Hierzu werden in Kapitel 2 zunächst die ethischen Grundlagen des Islam näher erläutert. Hier zeigt sich, welchen Restriktionen das Islamic Banking aufgrund religiöser und gesetzlicher Vorschriften unterliegt. In Kapitel 3 werde ich erklären, welche „Umgehungsmöglichkeiten“ bezüglich. der Geldanlage und der Finanzierung für Muslime bestehen. Darüber hinaus werde ich auch eine Methode aufzeigen, wie ein Islam-konformer Versicherungsvertrag aussehen kann. Kapitel 4 beschäftigt sich mit der Frage, ob die Verbote tatsächlich befolgt werden. Zunächst hat es den Anschein, als ob sich die vorgestellten Methoden kaum oder gar nicht von den westlichen Gegenstücken unterscheiden. Die Performance und die Effizienz des Islamic Banking werden in Kapitel 5 näher betrachtet. Hieraus resultieren auch Probleme und Herausforderungen, denen sich das Islamic Banking gegenübersieht. Diese werden in Kapitel 6 vorgestellt. Im letzten Kapitel folgt eine Schlußbetrachtung, in der ich den derzeitigen Umgang mit dem Islamic Banking in Deutschland betrachten und einen Ausblick auf mögliche zukünftige Entwicklungen geben werde.

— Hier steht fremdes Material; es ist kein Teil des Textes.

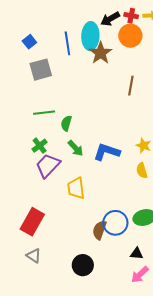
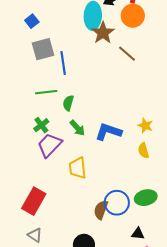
blue line: (67, 43) -> (63, 63), moved
brown line: (131, 86) -> (127, 54), moved, turned -60

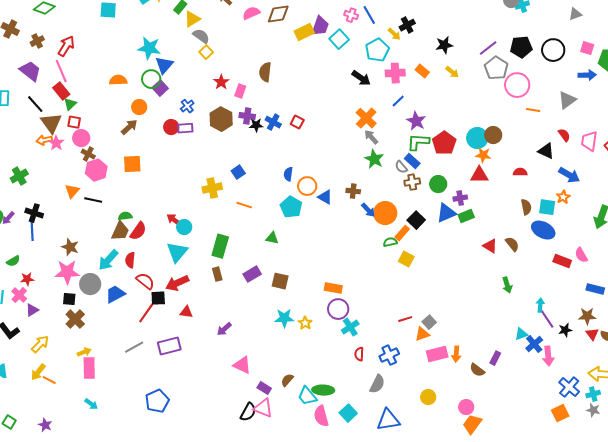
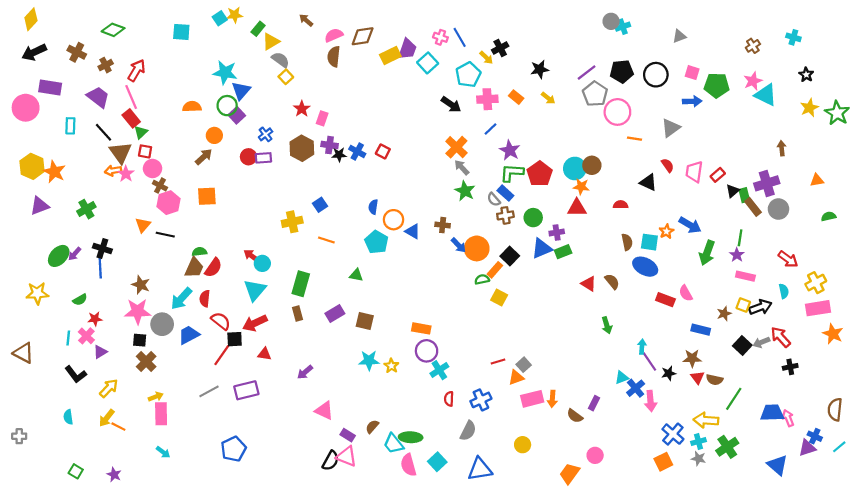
brown semicircle: (265, 72) -> (334, 57), moved
blue arrow: (569, 175) -> (690, 225), moved
pink circle: (466, 407) -> (595, 455), moved

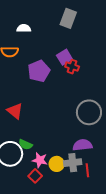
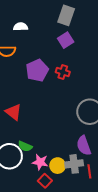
purple square: (64, 57) -> (66, 40), moved
red cross: (72, 67) -> (63, 72), moved
purple semicircle: (82, 145) -> (84, 146), turned -102
red square: (35, 176) -> (45, 181), moved

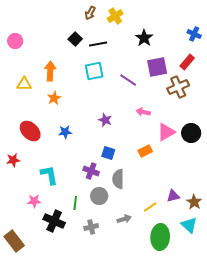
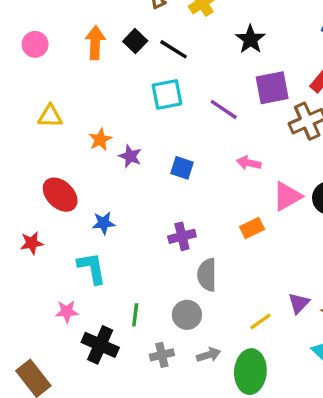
black line: (98, 44) -> (174, 49), turned 42
orange arrow: (50, 71) -> (95, 43), moved
purple star: (105, 120) -> (130, 156), moved
blue star: (65, 132) -> (104, 223), moved
blue square: (108, 153) -> (182, 168), moved
purple cross: (91, 171) -> (182, 236), moved, turned -35
gray circle: (99, 196) -> (187, 315), moved
purple triangle: (173, 196) -> (299, 303), turned -32
gray arrow: (124, 219) -> (209, 355), moved
green ellipse: (160, 237) -> (250, 372), moved

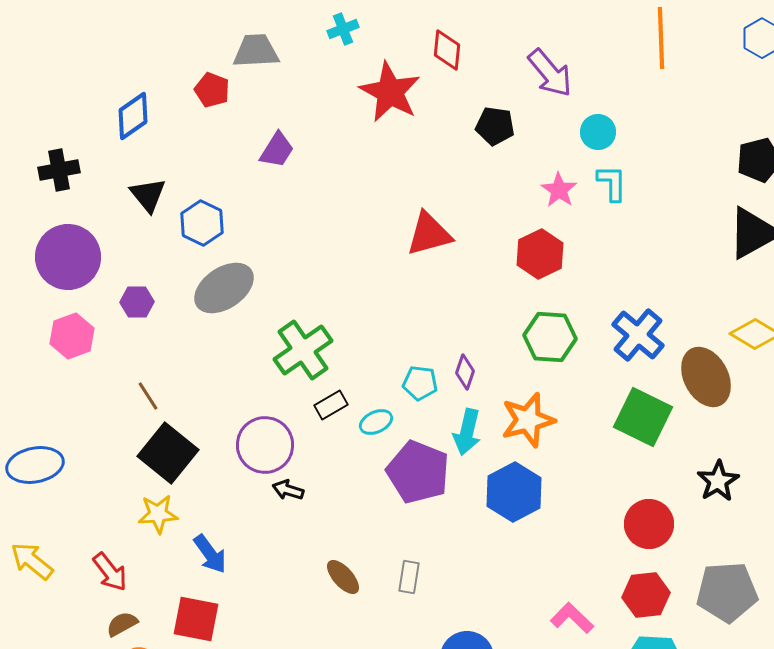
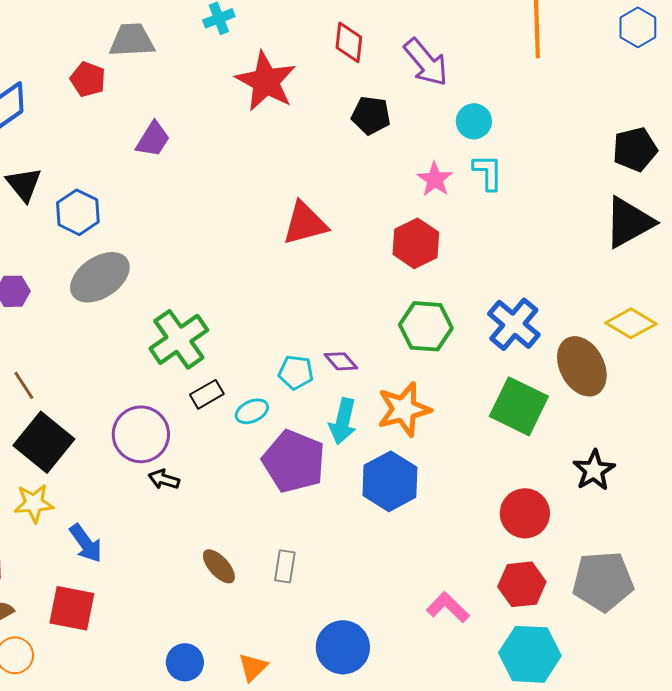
red diamond: (447, 50) -> (349, 42), moved
purple diamond: (465, 372) -> (341, 361), turned -60

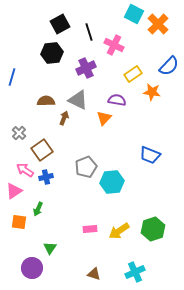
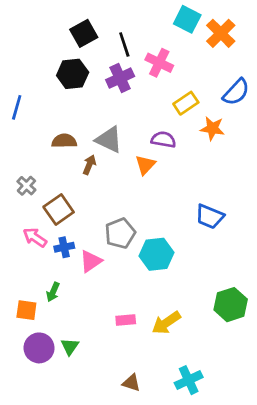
purple cross: (86, 68) -> (120, 78), moved
pink triangle: (14, 191) -> (91, 261), moved
green hexagon: (153, 229) -> (231, 305), moved
purple circle: (32, 268) -> (39, 348), moved

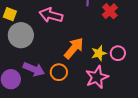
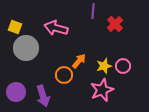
orange arrow: (74, 48) -> (79, 61), size x0.7
purple arrow: (34, 69) -> (43, 96), moved, turned 50
orange circle: (59, 72) -> (64, 75), moved

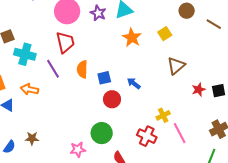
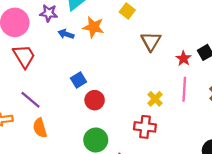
purple line: (53, 69) -> (30, 100), moved
orange semicircle: (82, 69) -> (40, 128), moved
blue arrow: (134, 83) -> (66, 34), moved
pink line: (180, 133) -> (184, 89), moved, turned 50

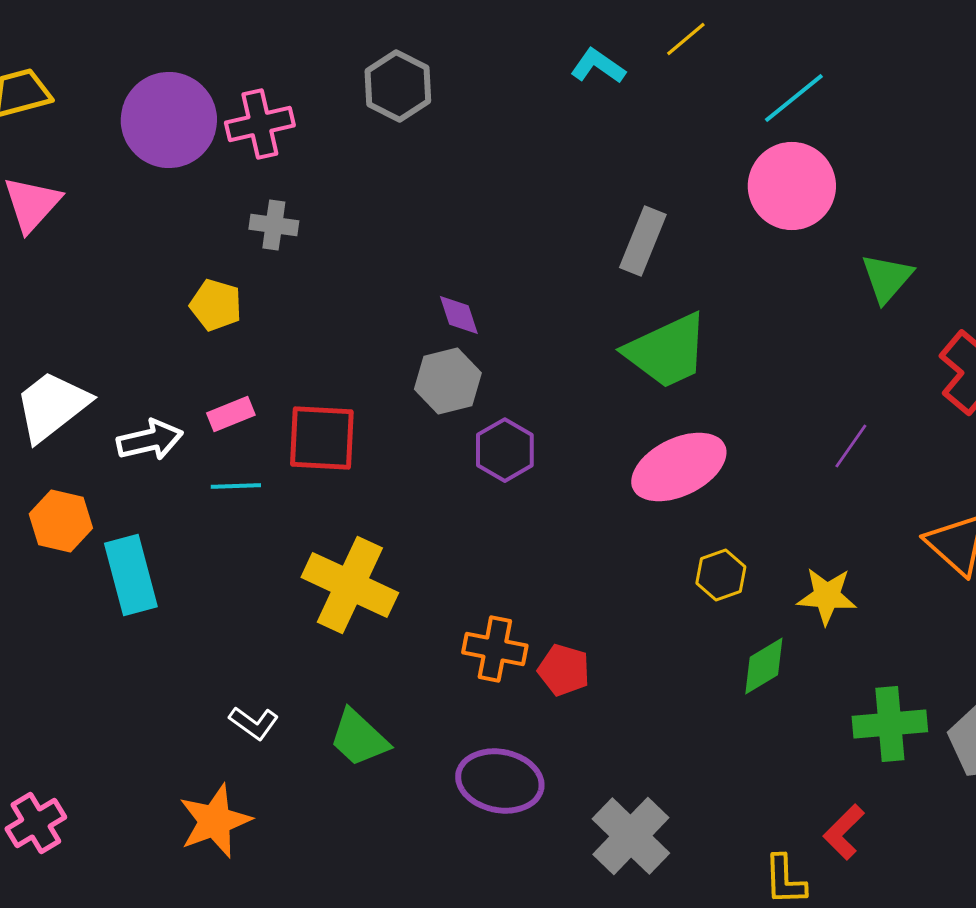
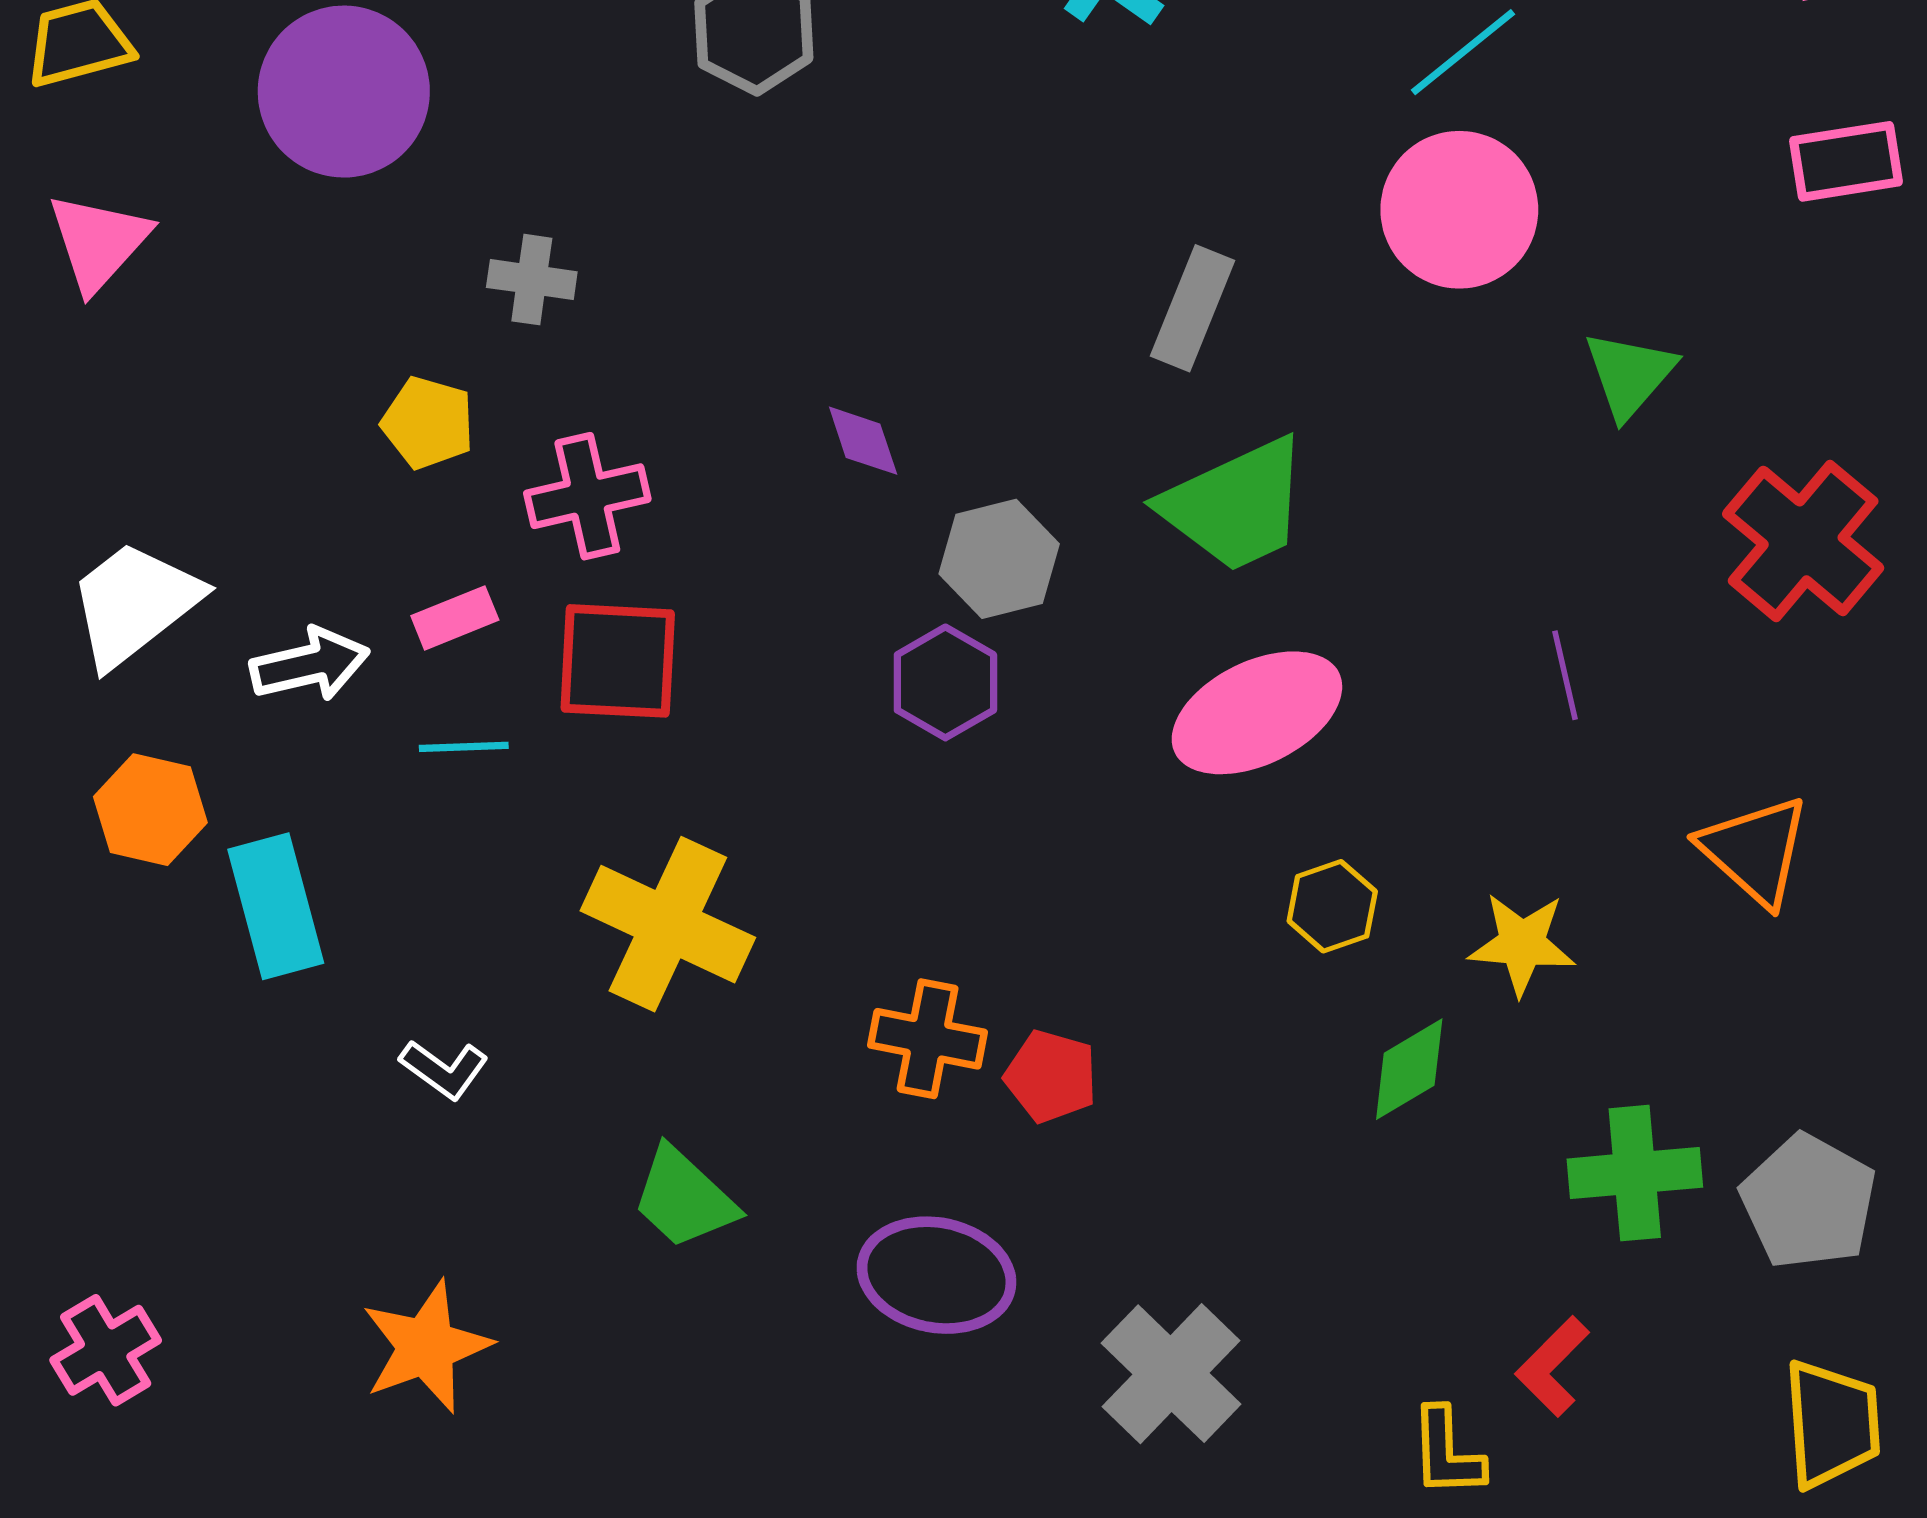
pink cross: (260, 124) -> (587, 496), moved
gray hexagon: (448, 381) -> (999, 559), moved
purple line: (851, 446) -> (1565, 675), turned -48
white L-shape: (254, 723) -> (444, 1069), moved

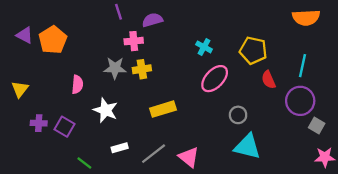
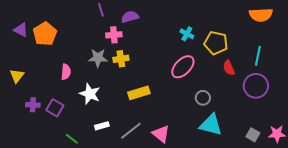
cyan cross: (204, 47) -> (187, 34), moved
gray square: (317, 125) -> (253, 135), moved

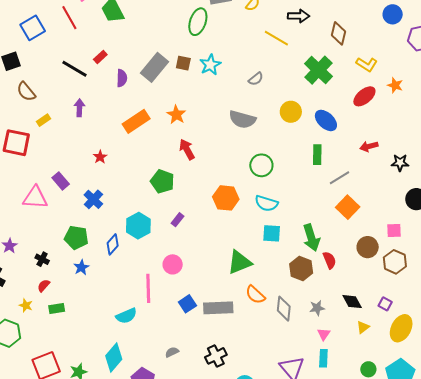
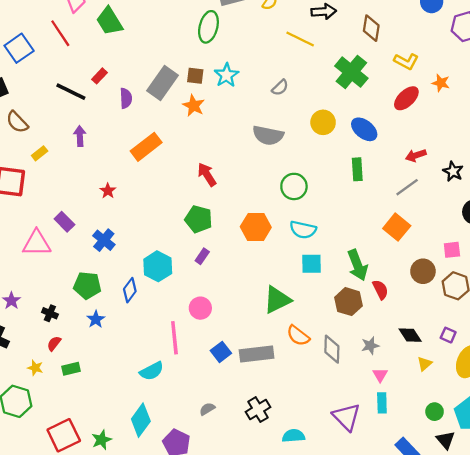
orange star: (176, 115) -> (194, 106), moved
black star: (400, 163) -> (453, 171), turned 30
gray line: (339, 178) -> (407, 187), moved
green pentagon: (162, 181) -> (199, 219), moved

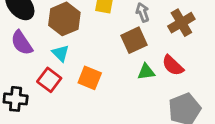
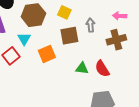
brown square: (134, 40) -> (69, 36), moved
orange square: (90, 78) -> (47, 54), moved, turned 30

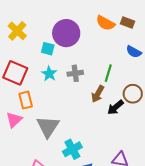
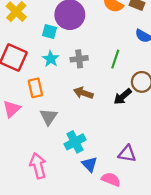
brown arrow: (98, 94) -> (83, 93), moved, turned 78
orange rectangle: (26, 100) -> (35, 88), moved
gray triangle: (48, 127) -> (49, 117), size x0.7

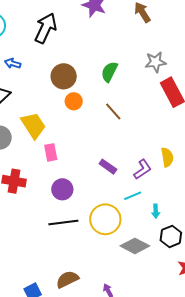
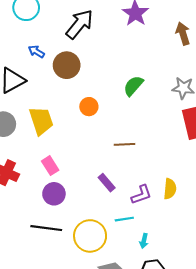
brown circle: (64, 76) -> (67, 65), moved
brown line: (113, 112) -> (125, 144), moved, turned -66
pink rectangle: (51, 152) -> (50, 166), moved, turned -36

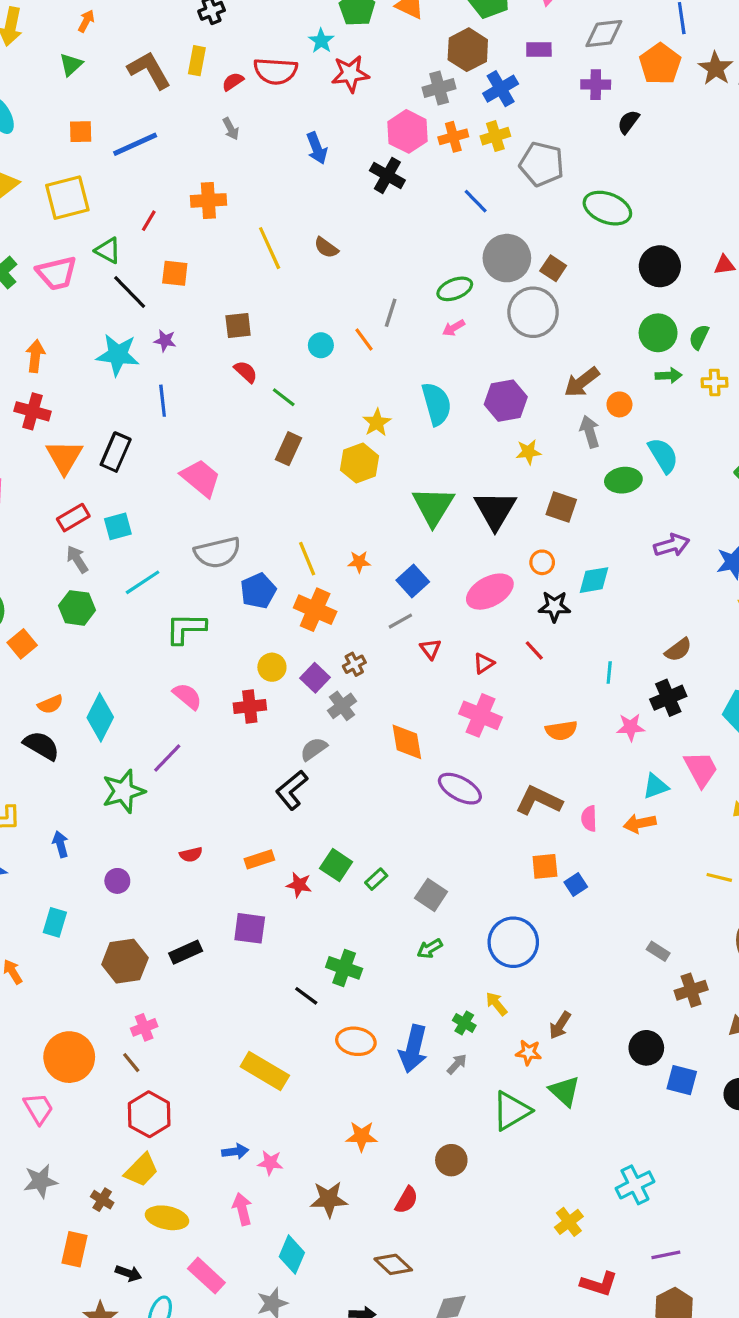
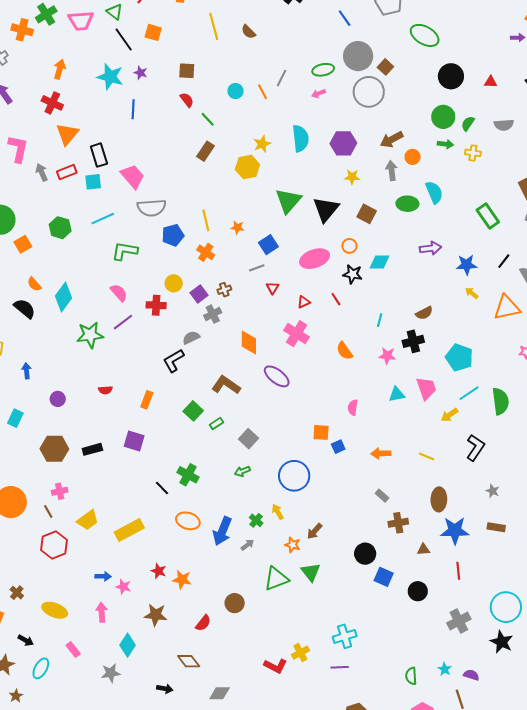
black rectangle: (116, 452) -> (99, 155), moved, turned -50
pink trapezoid: (201, 478) -> (133, 176), moved
gray arrow: (77, 559) -> (42, 172), moved
orange cross: (315, 610) -> (206, 252), size x0.7
orange semicircle: (50, 704) -> (34, 284), turned 63
orange semicircle: (561, 730) -> (345, 351), turned 54
purple line: (167, 758) -> (123, 322), moved
green star: (123, 791) -> (90, 335), moved
brown L-shape: (539, 801) -> (226, 385), moved
orange arrow: (640, 823) -> (381, 453), moved
orange rectangle: (259, 859) -> (147, 400), turned -60
red star: (299, 885) -> (159, 571), moved
yellow rectangle: (265, 1071) -> (129, 530), turned -68
yellow trapezoid: (141, 1170) -> (88, 520), moved
purple line: (666, 1255) -> (340, 667), moved
pink rectangle: (206, 1276) -> (73, 649), size x0.7
red L-shape: (599, 1284) -> (275, 666), moved

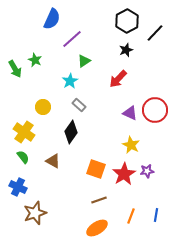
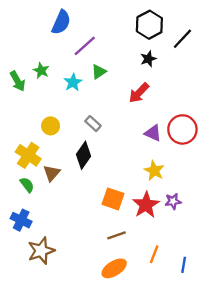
cyan star: (70, 81) -> (73, 82), moved
brown triangle: (53, 161) -> (52, 173), moved, turned 42
blue line: (156, 215) -> (184, 265), moved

2 Die ethischen Grundlagen im Islam
[...]
1 Immerhin ist der Islam mit ca. 1.3 Milliarden Anhängern die zweitgrößte (Welt-)Religion.
2 Vgl. hierzu Altvater (2004) und Kolb (2004)
3 Vgl. hierzu Bälz (2003), S.2
4 Bergermann (2006) gibt als Zahl rund drei Millionen in Deutschland lebende Muslime an.